By a nice coincidence, Cecily Brown, a generation younger than Ramberg and the subject of a retrospective at the nearby Barnes Foundation, is also a devotee of the human figure — but unbound. If Ramberg’s imagery evokes a period when women were tethered to traditional roles and constricting fashions, Brown’s world is just the opposite: untethered and uninhibited.
Brown is known for exuberant semi-abstractions, in which gleaming nudes in shifting gradations of salmon pink turn up in French forests and other far-flung places. The two artists could not be more different, but their work teems with eros, emotion and painterly audacity, and it has turned Philadelphia’s Benjamin Franklin Parkway, the site of both museums, into a temporary capital of the much-heralded female gaze.
Ramberg, who died in 1995 and remains underknown, was officially a Chicago Imagist, one of a dozen or so figurative artists who defined their work in opposition to New York, the country’s No. 1 painting town. Spurning abstraction, the Chicago Imagists worked on the margins of cartooning and surrealism. They pursued the rough, often raunchy edges of American culture with a zealousness that made the art of both coasts seem relatively polite.

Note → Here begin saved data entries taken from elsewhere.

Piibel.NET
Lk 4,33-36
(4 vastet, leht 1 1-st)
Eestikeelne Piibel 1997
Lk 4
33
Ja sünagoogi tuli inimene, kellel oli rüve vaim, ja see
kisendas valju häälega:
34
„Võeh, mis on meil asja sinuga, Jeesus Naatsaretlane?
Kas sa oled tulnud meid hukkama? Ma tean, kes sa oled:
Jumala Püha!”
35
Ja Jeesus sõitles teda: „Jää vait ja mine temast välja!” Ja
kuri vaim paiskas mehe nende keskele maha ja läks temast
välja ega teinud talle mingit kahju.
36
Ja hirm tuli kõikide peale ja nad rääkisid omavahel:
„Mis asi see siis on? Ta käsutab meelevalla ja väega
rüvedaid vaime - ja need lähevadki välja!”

Ramberg’s work is easy to recognize, even from the next room. She painted cropped, centered, fastidiously crafted images that isolated a female hand or a vintage hairdo against a blank ground, as if turning them into heraldic emblems. And she can fairly be called a connoisseur of undergarments. With nearly devotional detail, she captured the texture of different fabrics, contrasting the smooth, blue-black sheen of satin bands with the intricate patterns embedded in lace. Her colors, compared to the screaming hues of other Imagists, tend to be soft and muted, with an emphasis on peachy beiges and grayed lavenders reminiscent of women’s slips.